## Passage for review
-- -- --

182

I know the URL of an image on Internet.

e.g. http://www.digimouth.com/news/media/2011/09/google-logo.jpg, which contains the logo of Google.

Now, how can I download this image using Python without actually opening the URL in a browser and saving the file manually.

1

17 Answers 17

371

Python 2

Here is a more straightforward way if all you want to do is save it as a file:

import urllib

urllib.urlretrieve("http://www.digimouth.com/news/media/2011/09/google-logo.jpg", "local-filename.jpg")

The second argument is the local path where the file should be saved.

Python 3

As SergO suggested the code below should work with Python 3.

import urllib.request

urllib.request.urlretrieve("http://www.digimouth.com/news/media/2011/09/google-logo.jpg", "local-filename.jpg")
9
  • 64
    A good way to get filename from link is filename = link.split('/')[-1] Jul 5 '12 at 19:20
  • 2
    with urlretrieve I just get a 1KB file with a dict and 404 error text inside.Why? If I enter url into my browser I can get the picture
    – Yebach
    Oct 29 '14 at 12:20
  • 2
    @Yebach: The site you are downloading from may be using cookies, the User-Agent or other headers to determine what content to serve you. These will be different between your browser and Python. Oct 29 '14 at 16:07
  • 32
    Python 3: import urllib.request and urllib.request.urlretrieve(), accordingly.
    – SergO
    Jan 22 '16 at 11:12
  • 1
    How can I know if the the download has succeeded? Feb 24 '16 at 2:30
28
import urllib
resource = urllib.urlopen("http://www.digimouth.com/news/media/2011/09/google-logo.jpg")
output = open("file01.jpg","wb")
output.write(resource.read())
output.close()

file01.jpg will contain your image.

4
  • 3
    You should open the file in binary mode: open("file01.jpg", "wb") Otherwise you may corrupt the image. Nov 27 '11 at 14:57
  • 2
    urllib.urlretrieve can save the image directly. Jul 5 '12 at 19:19
  • doesn't work...
    – Ozan Kurt
    Jun 15 at 16:30
  • This was Python 2. Perhaps you have a newer version of Python? Jun 15 at 18:13
18

I wrote a script that does just this, and it is available on my github for your use.

I utilized BeautifulSoup to allow me to parse any website for images. If you will be doing much web scraping (or intend to use my tool) I suggest you sudo pip install BeautifulSoup. Information on BeautifulSoup is available here.

For convenience here is my code:

from bs4 import BeautifulSoup
from urllib2 import urlopen
import urllib

# use this image scraper from the location that 
#you want to save scraped images to

def make_soup(url):
    html = urlopen(url).read()
    return BeautifulSoup(html)

def get_images(url):
    soup = make_soup(url)
    #this makes a list of bs4 element tags
    images = [img for img in soup.findAll('img')]
    print (str(len(images)) + "images found.")
    print 'Downloading images to current working directory.'
    #compile our unicode list of image links
    image_links = [each.get('src') for each in images]
    for each in image_links:
        filename=each.split('/')[-1]
        urllib.urlretrieve(each, filename)

-- -- --

## Records provided
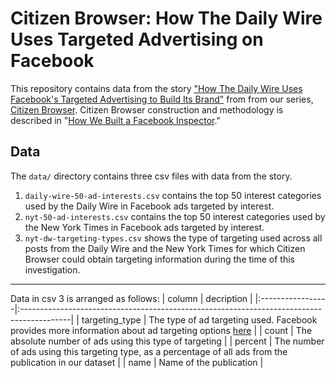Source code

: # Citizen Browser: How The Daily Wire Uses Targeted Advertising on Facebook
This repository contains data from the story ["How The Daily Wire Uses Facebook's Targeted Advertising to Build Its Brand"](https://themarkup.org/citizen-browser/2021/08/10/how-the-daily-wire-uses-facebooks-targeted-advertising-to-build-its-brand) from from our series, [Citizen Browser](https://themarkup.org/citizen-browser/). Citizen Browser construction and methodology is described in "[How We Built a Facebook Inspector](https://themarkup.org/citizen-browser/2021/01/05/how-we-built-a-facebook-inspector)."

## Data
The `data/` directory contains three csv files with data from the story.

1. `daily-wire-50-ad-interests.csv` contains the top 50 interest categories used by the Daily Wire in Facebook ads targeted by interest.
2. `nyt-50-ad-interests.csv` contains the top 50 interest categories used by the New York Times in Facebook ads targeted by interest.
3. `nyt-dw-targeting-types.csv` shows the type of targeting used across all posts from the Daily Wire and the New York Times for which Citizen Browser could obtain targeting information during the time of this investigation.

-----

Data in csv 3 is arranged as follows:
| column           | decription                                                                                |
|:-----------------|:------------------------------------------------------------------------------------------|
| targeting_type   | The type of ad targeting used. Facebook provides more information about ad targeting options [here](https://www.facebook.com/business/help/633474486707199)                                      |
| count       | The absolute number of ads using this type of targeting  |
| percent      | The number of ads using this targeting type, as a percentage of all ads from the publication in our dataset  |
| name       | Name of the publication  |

-- -- --

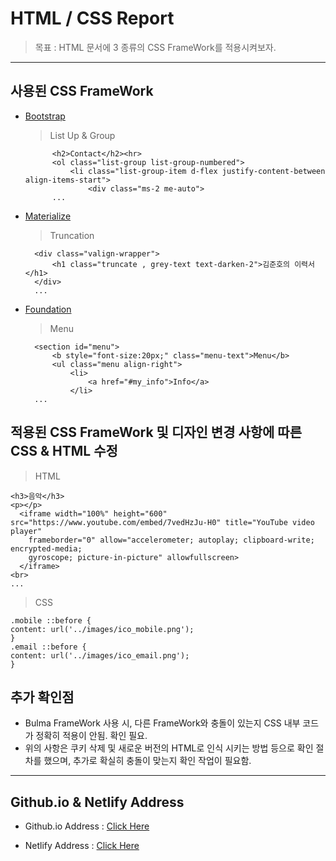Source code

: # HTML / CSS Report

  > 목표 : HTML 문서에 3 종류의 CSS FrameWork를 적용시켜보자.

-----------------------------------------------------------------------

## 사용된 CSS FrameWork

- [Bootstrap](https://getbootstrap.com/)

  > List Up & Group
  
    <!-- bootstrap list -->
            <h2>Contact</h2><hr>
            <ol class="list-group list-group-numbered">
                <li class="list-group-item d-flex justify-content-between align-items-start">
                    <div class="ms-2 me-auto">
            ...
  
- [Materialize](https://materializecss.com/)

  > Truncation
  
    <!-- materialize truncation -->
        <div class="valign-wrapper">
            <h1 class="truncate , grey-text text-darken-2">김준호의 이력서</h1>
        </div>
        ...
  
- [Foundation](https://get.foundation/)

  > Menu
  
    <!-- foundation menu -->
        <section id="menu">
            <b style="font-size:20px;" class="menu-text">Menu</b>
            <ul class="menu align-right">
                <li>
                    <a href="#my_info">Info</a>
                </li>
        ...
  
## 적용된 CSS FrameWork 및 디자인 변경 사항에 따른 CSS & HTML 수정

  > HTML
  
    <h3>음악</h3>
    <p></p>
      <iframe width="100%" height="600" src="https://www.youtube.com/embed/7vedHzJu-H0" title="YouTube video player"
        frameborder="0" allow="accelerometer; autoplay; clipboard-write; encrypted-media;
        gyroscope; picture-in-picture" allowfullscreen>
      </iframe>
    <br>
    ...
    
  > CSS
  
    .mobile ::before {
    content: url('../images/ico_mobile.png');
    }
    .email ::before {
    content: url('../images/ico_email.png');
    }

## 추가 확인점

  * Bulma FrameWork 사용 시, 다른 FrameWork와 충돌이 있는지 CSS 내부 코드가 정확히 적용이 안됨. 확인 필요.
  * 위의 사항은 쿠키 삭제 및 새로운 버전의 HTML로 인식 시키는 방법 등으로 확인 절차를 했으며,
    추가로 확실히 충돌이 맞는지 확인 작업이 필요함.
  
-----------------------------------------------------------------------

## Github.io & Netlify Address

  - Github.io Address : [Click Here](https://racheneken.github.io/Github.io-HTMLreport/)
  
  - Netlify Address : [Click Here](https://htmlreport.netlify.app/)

-- -- --

## What you will do
a: Recast the paragraph of the image-download thread that begins "I utilized BeautifulSoup" as a short bulleted list, keeping its main facts.
b: Name every distinct import statement found in the code of the image-download thread, listing each only once.
c: Please reproduce the image-download thread word for word from "return BeautifulSoup(html)" up to and including "urllib.urlretrieve(each, filename)".
The items play no part in this work.

## Responses
a:
- BeautifulSoup was used so that any website could be parsed for images.
- For a lot of web scraping, or for using the tool, installing it with "sudo pip install BeautifulSoup" is recommended.
- Information on BeautifulSoup is available.

b:
- import urllib
- import urllib.request
- from bs4 import BeautifulSoup
- from urllib2 import urlopen

c:
return BeautifulSoup(html)

def get_images(url):
    soup = make_soup(url)
    #this makes a list of bs4 element tags
    images = [img for img in soup.findAll('img')]
    print (str(len(images)) + "images found.")
    print 'Downloading images to current working directory.'
    #compile our unicode list of image links
    image_links = [each.get('src') for each in images]
    for each in image_links:
        filename=each.split('/')[-1]
        urllib.urlretrieve(each, filename)